“Shades of the prison-house begin to close
Upon the growing boy.”

The little child, in his father’s house and under his father’s care, feels the stir of newborn gregarious instincts, and takes his first steps into the larger life of the world. Boyhood proper begins with the rise of impulses which make us citizens and lead us to take care of ourselves; and it ends with the rise of impulses which make us heads of families and lead us to take care of other people. Each step is an enlargement of life. Each transition is marked by a psychic change so profound that it makes the previous narrower condition appear as shadowy almost as a dream, and almost as difficult to recall.

We are concerned here with the second of the seven ages of men: with the period, that is, which begins at about the age of ten with the rise of the herding instincts, and ends with the rise of the mating instincts at, say, eighteen. The child, who thus far has been a solitary animal, suddenly becomes a social one. He is profoundly interested in youth of his own sex, while at the same time he cares less than nothing for youth of the other. Therefore, he associates himself with other boys and forms gangs.

The gang, therefore, while it lasts, is for the boy one of the three primary social groups. These three are, the family, the neighborhood, and the play group; but for the normal boy the play group is the gang. All three are instinctive human groupings, formed like pack and flock and hive, in response to deep-seated but unconscious need. Like all such instinctive associations, the gang appears useless or stupid to those who have never felt the inner impulse which caused it, or who, having felt, have forgotten. The boy’s reaction to his gang is neither more nor less reasonable than the reaction of a mother to her babe, the tribesman to his chief, or the lover to his sweetheart. All these alike belong to the ancient, instinctive, ultra-rational parts of our human nature. They are felt, and obeyed; but only in part are they to be explained, for no man understands any of them fully unless he knows how it feels from the inside.


CHAPTER II
THE GENERAL NATURE OF THE GANG

The gang age, from ten to sixteen, is one of the most important eras in a boy’s life. One man out often may belong to a church, one out of five to a fraternity: but as Sheldon has shown, three boys in every four are members of a gang; and the character of this gang determines in no small degree what sort of men these boys shall become. Taking our lives through, our parents probably make us most, and next to these our wives. But next to our wives, in their influence over our characters and careers, come for most of us, the group of companions whom we knew as boys and who together with us formed our special gang. Our domestic education takes place in our parents’ home and in our own; but our social training has had at least its foundations in our gang.

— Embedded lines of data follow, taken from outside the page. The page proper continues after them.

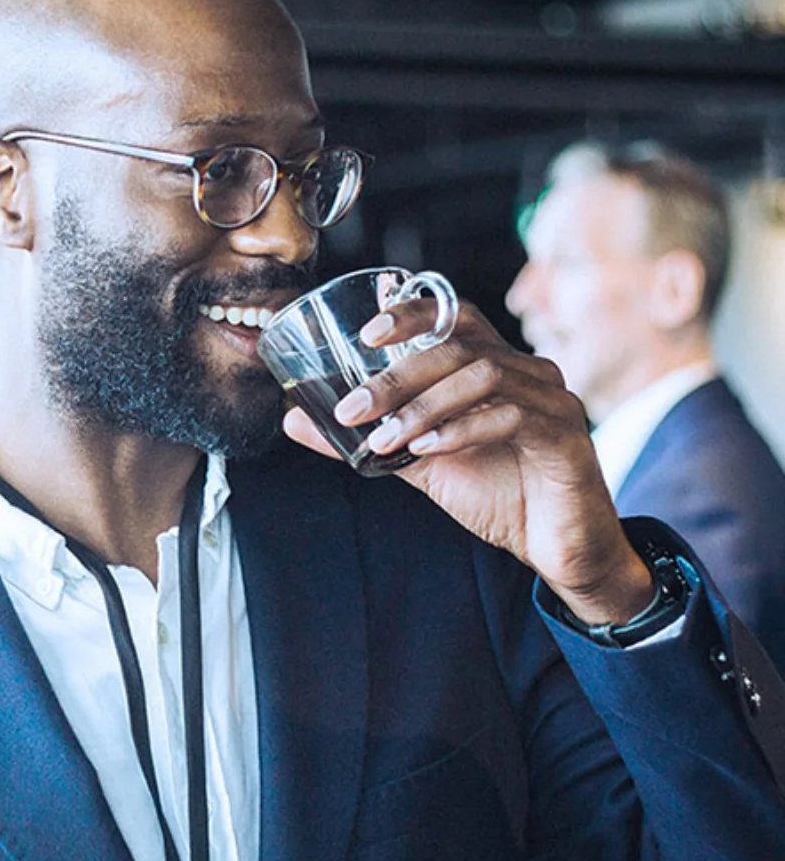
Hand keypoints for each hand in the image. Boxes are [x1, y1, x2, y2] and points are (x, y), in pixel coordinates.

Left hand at [282, 295, 654, 622]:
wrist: (559, 548)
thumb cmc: (498, 494)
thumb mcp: (420, 462)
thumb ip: (366, 437)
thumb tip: (296, 420)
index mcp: (495, 366)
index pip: (454, 316)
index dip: (413, 313)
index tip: (366, 333)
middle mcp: (527, 370)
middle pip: (458, 346)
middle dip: (397, 376)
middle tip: (352, 409)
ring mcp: (551, 398)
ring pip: (481, 375)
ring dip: (422, 407)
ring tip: (381, 438)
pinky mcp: (565, 434)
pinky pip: (509, 416)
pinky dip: (460, 429)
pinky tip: (426, 449)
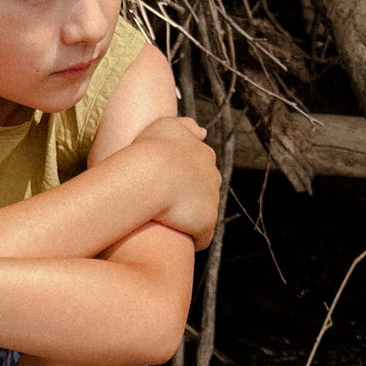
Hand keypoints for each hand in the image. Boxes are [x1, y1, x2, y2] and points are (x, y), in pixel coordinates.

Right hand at [131, 116, 219, 249]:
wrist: (152, 176)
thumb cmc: (151, 149)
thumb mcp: (166, 125)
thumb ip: (185, 127)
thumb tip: (203, 132)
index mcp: (204, 154)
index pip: (198, 168)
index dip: (180, 179)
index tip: (162, 185)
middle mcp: (214, 177)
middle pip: (203, 191)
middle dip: (188, 199)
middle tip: (163, 206)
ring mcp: (212, 202)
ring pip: (202, 214)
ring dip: (187, 220)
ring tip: (166, 225)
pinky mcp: (207, 225)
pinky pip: (201, 237)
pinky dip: (190, 239)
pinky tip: (174, 241)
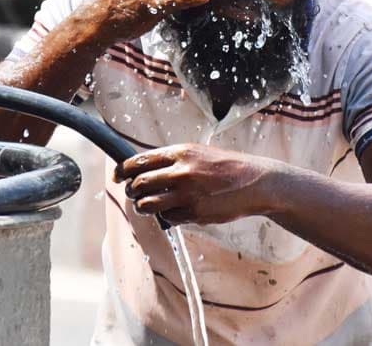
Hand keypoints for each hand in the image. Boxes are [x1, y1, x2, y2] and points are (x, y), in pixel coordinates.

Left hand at [114, 144, 282, 224]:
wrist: (254, 182)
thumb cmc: (225, 167)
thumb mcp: (197, 153)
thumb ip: (172, 159)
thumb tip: (142, 168)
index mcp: (181, 152)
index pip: (139, 161)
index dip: (123, 170)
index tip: (118, 176)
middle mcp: (181, 172)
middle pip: (139, 184)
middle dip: (131, 190)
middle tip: (133, 193)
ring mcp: (187, 194)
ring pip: (147, 204)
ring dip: (142, 206)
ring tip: (147, 205)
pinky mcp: (194, 213)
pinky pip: (167, 218)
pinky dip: (166, 216)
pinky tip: (176, 210)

Curiously enough, in spite of the fact that three quarters of all boys are members of gangs, the gang plays a somewhat inconspicuous part in the literature of boyhood. Neither in “David Copperfield,” nor in “Being a Boy,” nor in “A Boy’s Town,” nor in “Tom Brown,” does the gang, qua gang, appear. There are traces of it in Owen Johnson’s Lawrenceville stories, and in certain tales of Elisha Kellog, dear to the heart of a generation ago. Only one story of boy life, so far as I know, gives the gang anything like its full value in boy psychology.

This tale is “The Story of a Bad Boy” of Thomas Bailey Aldrich. The “Centipedes,” to which the Bad Boy belonged, were a real gang. They had their local habitation, their badges, their ceremonies, their secrets. They went camping together, swam and boated and fished, snowballed the constables, fought the boys from the other end of the town, bombarded the sleeping inhabitants of Rivermouth on the night before the Fourth, and altogether comported themselves like the indefatigable young savages which all proper boys have been since boys were. The story is said to be highly autobiographical, to be, in short, the inside history of Aldrich’s own gang. At any rate, it seems to be the most adequate account yet in print of a typical boys’ gang, told with insight and skill. One can hardly imagine a better introduction to the ways of all boys than this story of a bad one.

Like most persons who were once boys, I was myself in my boyhood days a member of a gang; but I never began to realize the spirit and power of gang life until, between 1902 and 1905, I sat behind the Principal’s desk in an Industrial School for Boys. Before that desk stood each new-comer, and it was my duty to place each boy in his school work, and to be responsible in part for his discipline. I soon learned that rightly to guide a boy in the School, it was essential that I know pretty thoroughly, not only the boy’s personal traits, but also the social conditions of his home and of his neighborhood. I asked, therefore, many questions about home, school, and playmates, especially about playmates and the way in which the boys spent their leisure time.